● **What the exercise asks**:
Leave the pictures out and write out exactly the lines from the top of the entries through the line containing "Cómo llegar a Disneyland París en transp".

********

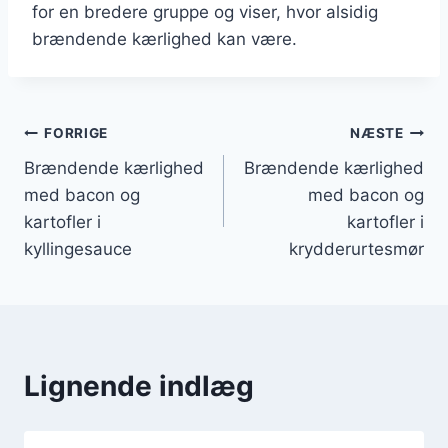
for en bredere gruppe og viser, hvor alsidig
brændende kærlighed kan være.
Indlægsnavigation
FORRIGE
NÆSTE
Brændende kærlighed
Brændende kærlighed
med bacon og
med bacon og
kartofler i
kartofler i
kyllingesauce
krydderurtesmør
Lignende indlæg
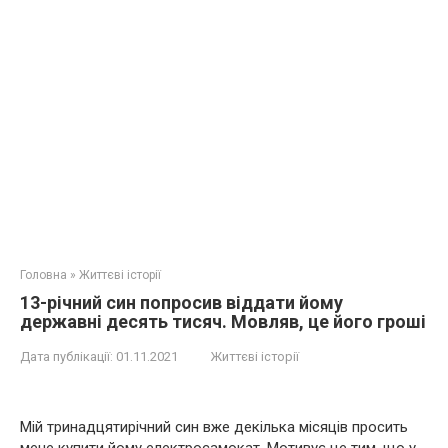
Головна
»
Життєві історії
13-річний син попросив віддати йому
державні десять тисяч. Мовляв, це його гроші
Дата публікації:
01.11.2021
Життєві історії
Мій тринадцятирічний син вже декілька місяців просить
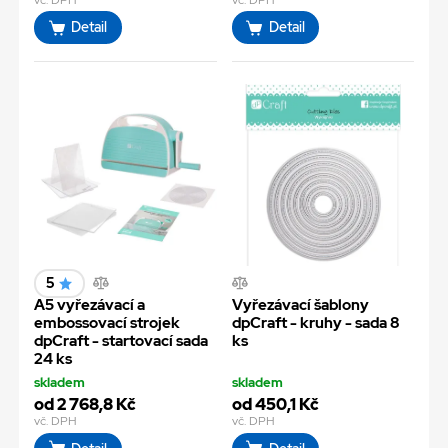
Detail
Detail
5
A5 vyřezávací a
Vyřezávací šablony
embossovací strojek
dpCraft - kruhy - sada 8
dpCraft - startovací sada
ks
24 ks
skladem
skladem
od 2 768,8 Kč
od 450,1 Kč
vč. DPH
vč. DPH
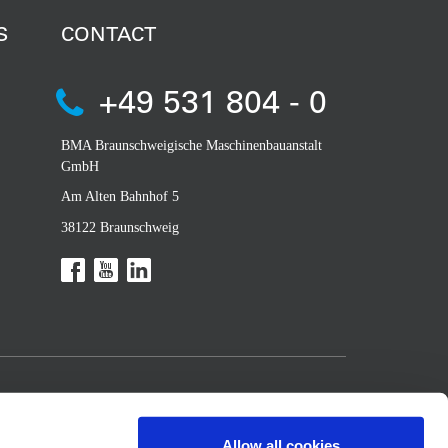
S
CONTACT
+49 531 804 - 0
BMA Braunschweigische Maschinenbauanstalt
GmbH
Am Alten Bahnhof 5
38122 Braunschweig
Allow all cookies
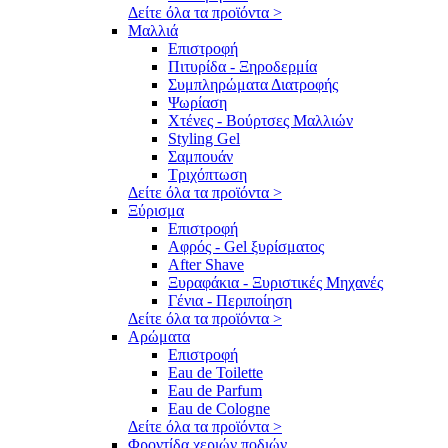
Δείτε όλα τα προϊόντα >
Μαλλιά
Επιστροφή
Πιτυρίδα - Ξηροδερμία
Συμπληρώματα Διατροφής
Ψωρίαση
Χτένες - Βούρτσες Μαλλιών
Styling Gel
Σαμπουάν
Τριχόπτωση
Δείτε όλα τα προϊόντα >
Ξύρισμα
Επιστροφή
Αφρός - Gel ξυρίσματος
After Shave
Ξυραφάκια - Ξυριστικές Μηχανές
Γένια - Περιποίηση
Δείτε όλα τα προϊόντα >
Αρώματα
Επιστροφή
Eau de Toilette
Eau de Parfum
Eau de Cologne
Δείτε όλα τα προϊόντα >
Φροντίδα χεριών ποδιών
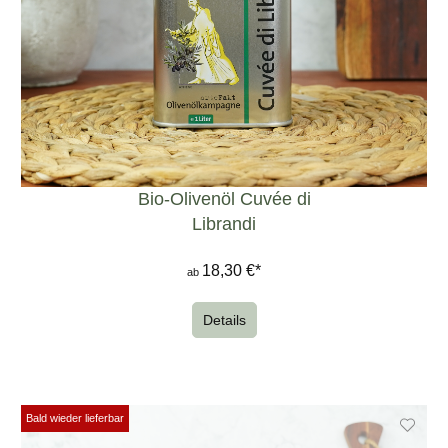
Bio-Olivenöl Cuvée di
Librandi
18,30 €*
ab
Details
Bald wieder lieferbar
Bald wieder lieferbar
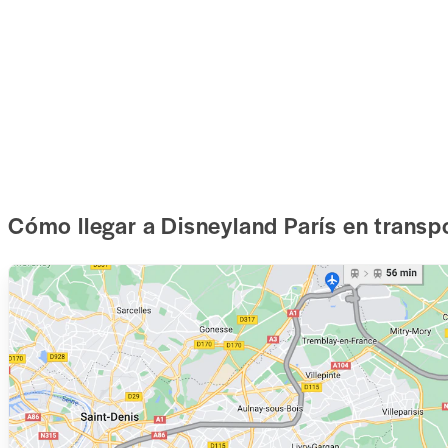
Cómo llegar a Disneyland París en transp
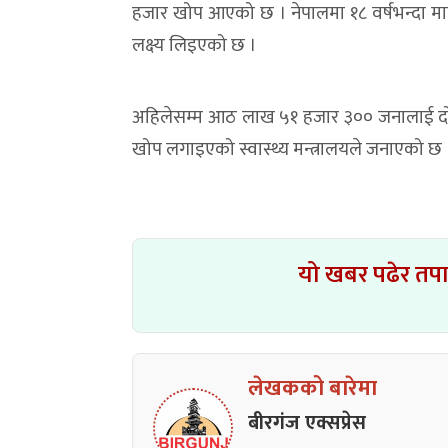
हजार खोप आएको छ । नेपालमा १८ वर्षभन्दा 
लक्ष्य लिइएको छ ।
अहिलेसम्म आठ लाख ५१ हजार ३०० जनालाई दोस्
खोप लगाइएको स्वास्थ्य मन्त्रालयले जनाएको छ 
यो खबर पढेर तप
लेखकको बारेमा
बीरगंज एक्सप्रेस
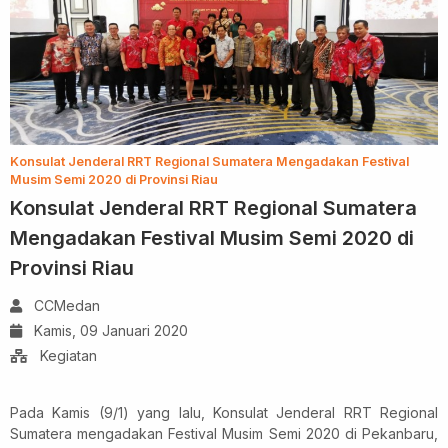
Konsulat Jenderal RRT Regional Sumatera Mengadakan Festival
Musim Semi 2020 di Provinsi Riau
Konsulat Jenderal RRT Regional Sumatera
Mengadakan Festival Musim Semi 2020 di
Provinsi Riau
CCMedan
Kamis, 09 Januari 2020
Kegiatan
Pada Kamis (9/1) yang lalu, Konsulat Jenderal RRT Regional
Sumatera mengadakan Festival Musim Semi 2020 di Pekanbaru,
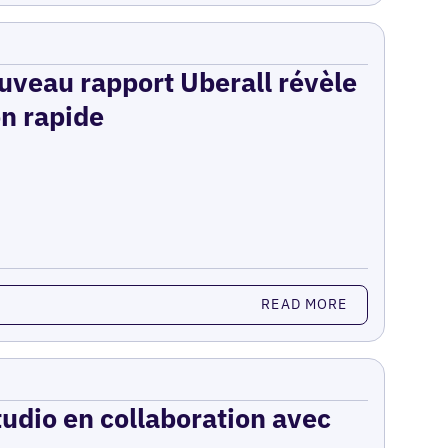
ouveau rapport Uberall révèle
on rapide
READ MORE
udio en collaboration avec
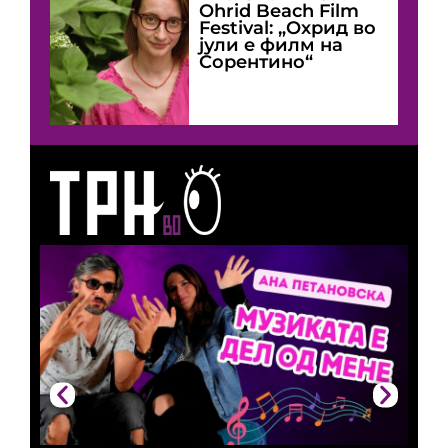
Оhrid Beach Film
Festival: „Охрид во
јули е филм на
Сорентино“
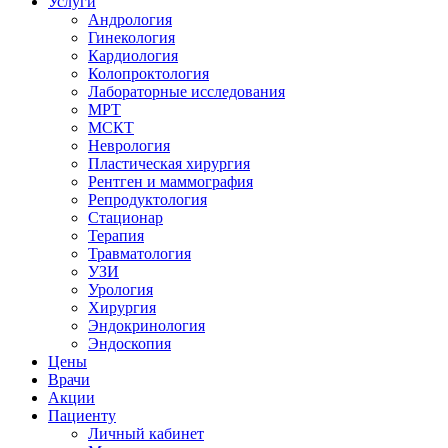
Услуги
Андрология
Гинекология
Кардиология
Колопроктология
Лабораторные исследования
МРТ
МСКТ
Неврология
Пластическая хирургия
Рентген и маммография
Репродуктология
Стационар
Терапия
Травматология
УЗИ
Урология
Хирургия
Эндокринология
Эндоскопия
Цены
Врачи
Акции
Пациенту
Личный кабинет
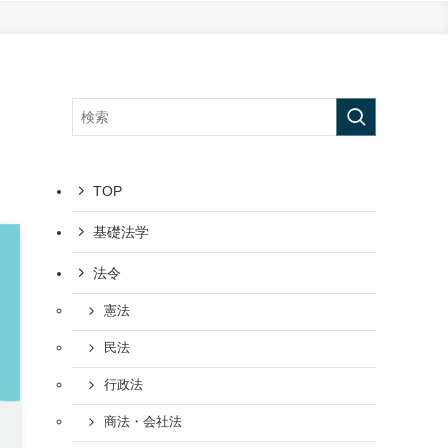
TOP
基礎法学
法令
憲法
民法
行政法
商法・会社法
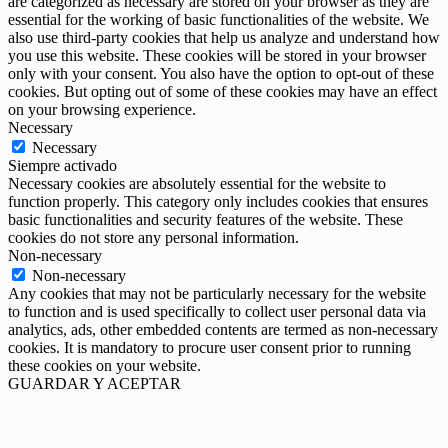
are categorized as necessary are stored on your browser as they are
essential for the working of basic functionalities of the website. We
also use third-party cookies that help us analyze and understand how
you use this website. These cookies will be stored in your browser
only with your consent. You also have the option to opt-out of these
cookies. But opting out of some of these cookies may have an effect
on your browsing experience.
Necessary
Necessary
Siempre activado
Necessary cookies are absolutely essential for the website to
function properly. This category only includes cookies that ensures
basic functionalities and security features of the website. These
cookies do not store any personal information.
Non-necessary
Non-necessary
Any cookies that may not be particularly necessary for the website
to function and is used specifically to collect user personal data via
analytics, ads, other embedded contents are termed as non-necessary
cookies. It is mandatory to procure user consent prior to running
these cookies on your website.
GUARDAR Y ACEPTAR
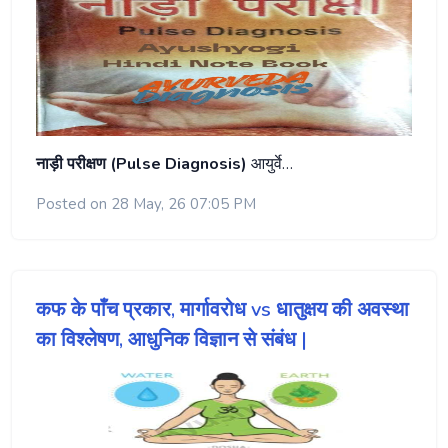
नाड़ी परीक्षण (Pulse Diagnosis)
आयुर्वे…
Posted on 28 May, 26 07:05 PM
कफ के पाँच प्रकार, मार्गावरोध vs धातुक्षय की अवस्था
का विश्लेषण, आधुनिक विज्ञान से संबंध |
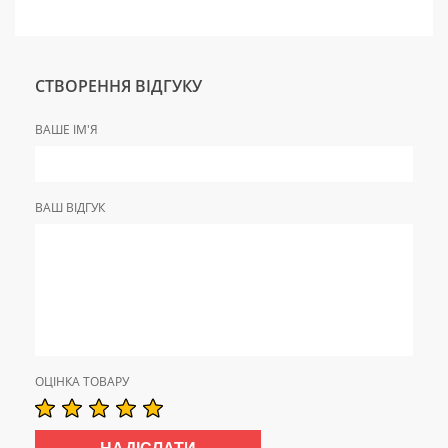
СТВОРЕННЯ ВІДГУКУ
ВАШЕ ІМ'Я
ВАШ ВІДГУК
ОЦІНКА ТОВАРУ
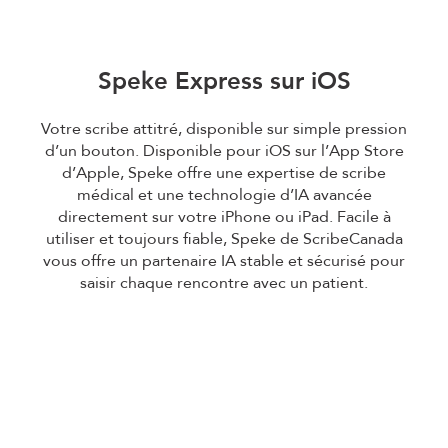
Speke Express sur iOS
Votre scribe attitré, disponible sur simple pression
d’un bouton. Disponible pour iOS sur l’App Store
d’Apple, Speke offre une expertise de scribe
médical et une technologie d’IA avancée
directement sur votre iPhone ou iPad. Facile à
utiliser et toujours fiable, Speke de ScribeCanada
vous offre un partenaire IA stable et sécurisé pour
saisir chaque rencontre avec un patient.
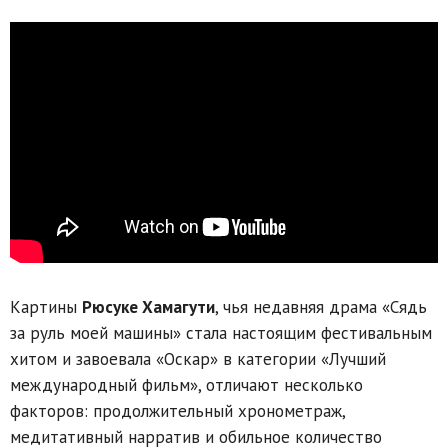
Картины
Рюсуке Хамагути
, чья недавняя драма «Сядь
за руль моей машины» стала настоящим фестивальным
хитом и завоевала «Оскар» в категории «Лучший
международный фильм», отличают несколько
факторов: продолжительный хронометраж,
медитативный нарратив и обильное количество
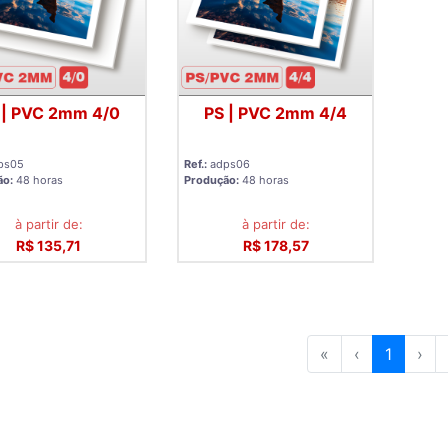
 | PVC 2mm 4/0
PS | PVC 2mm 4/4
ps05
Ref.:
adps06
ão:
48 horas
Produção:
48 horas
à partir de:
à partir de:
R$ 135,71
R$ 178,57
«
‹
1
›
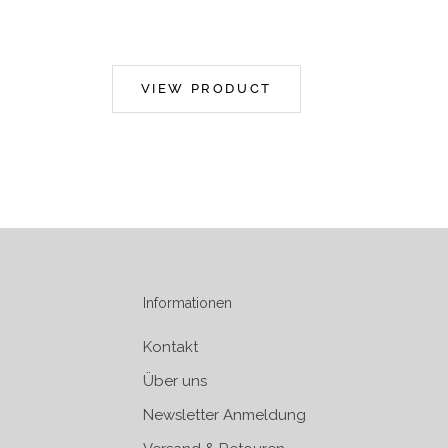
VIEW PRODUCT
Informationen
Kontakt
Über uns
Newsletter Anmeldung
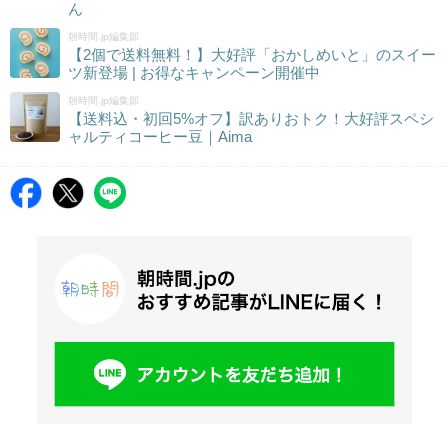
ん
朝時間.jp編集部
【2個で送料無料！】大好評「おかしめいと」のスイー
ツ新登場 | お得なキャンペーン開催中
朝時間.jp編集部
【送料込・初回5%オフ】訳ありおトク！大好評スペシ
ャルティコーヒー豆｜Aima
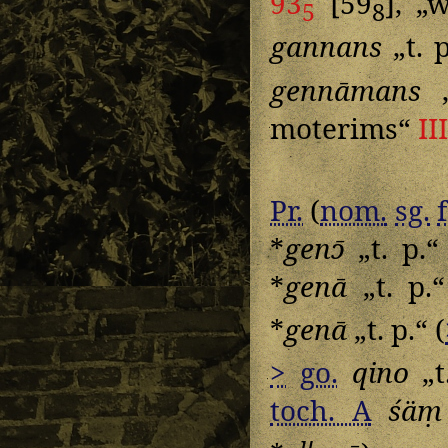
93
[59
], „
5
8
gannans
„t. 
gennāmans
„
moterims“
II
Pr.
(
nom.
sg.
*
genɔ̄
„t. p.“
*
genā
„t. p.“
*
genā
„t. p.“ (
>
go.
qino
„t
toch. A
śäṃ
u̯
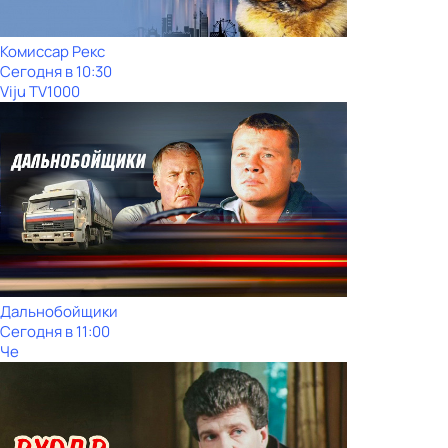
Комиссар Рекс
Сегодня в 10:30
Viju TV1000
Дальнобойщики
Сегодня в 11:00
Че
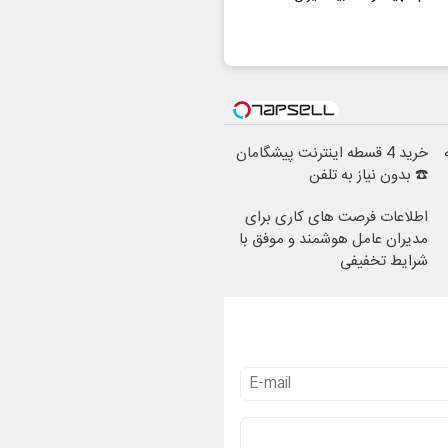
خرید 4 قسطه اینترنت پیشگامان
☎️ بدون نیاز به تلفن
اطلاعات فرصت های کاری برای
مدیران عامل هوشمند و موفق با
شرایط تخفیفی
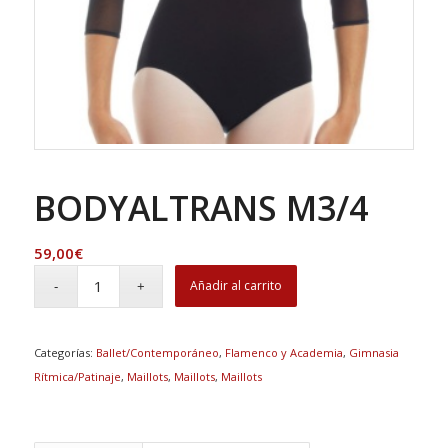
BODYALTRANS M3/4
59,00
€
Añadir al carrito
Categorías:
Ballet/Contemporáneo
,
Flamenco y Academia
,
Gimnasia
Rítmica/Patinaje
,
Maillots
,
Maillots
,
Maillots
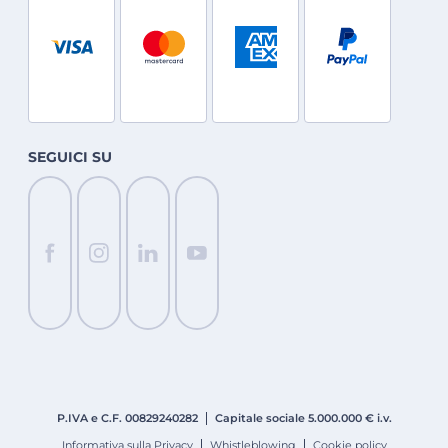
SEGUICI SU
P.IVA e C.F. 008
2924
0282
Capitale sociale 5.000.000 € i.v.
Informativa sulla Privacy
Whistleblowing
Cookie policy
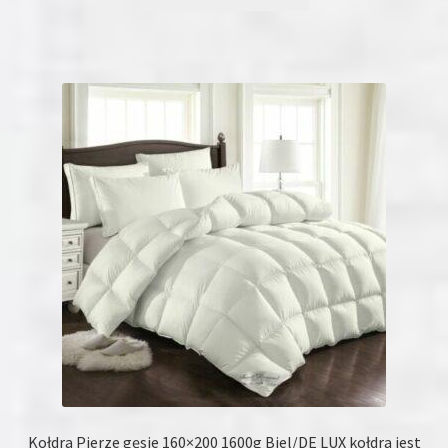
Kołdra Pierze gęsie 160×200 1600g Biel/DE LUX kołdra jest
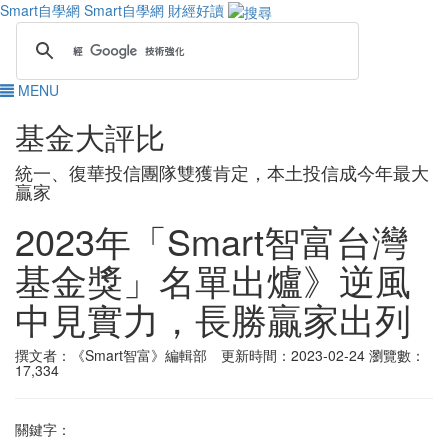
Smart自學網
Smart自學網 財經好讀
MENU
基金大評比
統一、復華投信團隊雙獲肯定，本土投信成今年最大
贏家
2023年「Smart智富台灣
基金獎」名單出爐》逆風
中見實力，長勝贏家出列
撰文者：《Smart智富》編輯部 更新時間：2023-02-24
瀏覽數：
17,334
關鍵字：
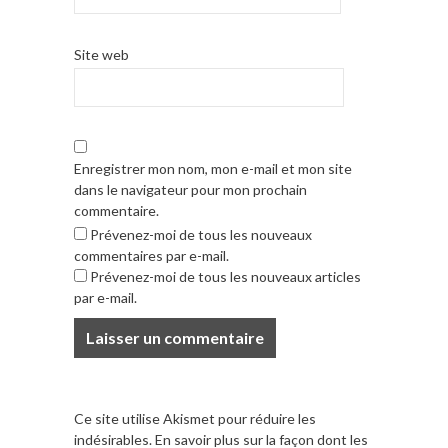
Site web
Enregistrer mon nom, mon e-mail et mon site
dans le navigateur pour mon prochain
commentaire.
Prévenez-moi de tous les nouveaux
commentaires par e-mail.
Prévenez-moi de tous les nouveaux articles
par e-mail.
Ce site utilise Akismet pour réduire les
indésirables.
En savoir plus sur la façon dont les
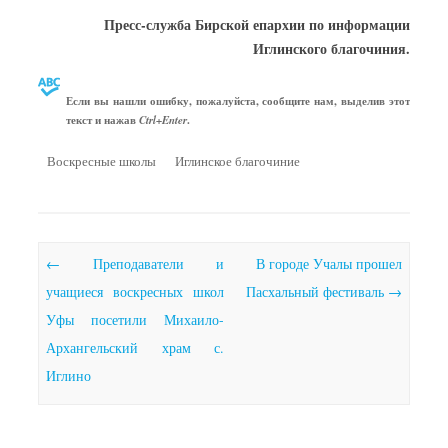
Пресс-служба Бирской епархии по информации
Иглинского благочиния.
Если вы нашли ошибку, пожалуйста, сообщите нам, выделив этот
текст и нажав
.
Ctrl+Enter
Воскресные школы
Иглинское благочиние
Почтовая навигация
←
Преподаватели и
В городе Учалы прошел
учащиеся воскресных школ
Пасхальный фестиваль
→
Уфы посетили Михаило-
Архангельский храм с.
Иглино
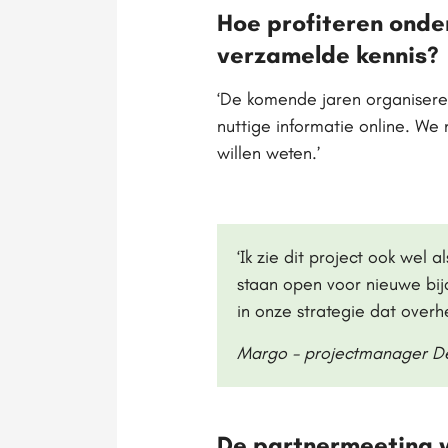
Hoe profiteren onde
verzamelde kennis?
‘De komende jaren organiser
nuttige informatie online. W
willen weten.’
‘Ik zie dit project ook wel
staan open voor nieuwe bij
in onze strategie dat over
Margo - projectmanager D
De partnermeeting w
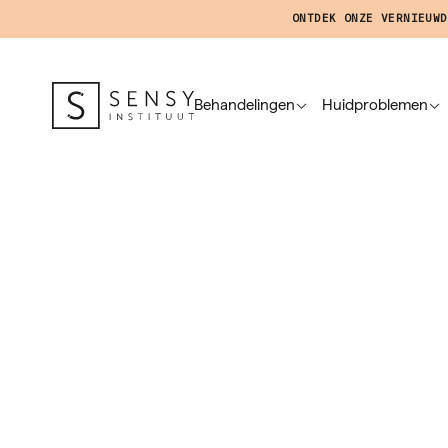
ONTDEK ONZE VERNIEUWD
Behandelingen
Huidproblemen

********

● **Task output**:
for en bredere gruppe og viser, hvor alsidig
brændende kærlighed kan være.
Indlægsnavigation
FORRIGE
NÆSTE
Brændende kærlighed
Brændende kærlighed
med bacon og
med bacon og
kartofler i
kartofler i
kyllingesauce
krydderurtesmør
Lignende indlæg
Головна
»
Життєві історії
13-річний син попросив віддати йому
державні десять тисяч. Мовляв, це його гроші
Дата публікації:
01.11.2021
Життєві історії
Мій тринадцятирічний син вже декілька місяців просить
Detail
Detail
5
A5 vyřezávací a
Vyřezávací šablony
embossovací strojek
dpCraft - kruhy - sada 8
dpCraft - startovací sada
ks
24 ks
skladem
skladem
od 2 768,8 Kč
od 450,1 Kč
vč. DPH
vč. DPH
S
CONTACT
+49 531 804 - 0
BMA Braunschweigische Maschinenbauanstalt
GmbH
Am Alten Bahnhof 5
38122 Braunschweig
Allow all cookies
Δείτε όλα τα προϊόντα >
Μαλλιά
Επιστροφή
Πιτυρίδα - Ξηροδερμία
Συμπληρώματα Διατροφής
Ψωρίαση
Χτένες - Βούρτσες Μαλλιών
Styling Gel
Σαμπουάν
Τριχόπτωση
Δείτε όλα τα προϊόντα >
Ξύρισμα
Επιστροφή
Αφρός - Gel ξυρίσματος
After Shave
Ξυραφάκια - Ξυριστικές Μηχανές
Γένια - Περιποίηση
Δείτε όλα τα προϊόντα >
Αρώματα
Επιστροφή
Eau de Toilette
Eau de Parfum
Eau de Cologne
Δείτε όλα τα προϊόντα >
Φροντίδα χεριών ποδιών
Bio-Olivenöl Cuvée di
Librandi
18,30 €*
ab
Details
Bald wieder lieferbar
Bald wieder lieferbar
Cómo llegar a Disneyland París en transp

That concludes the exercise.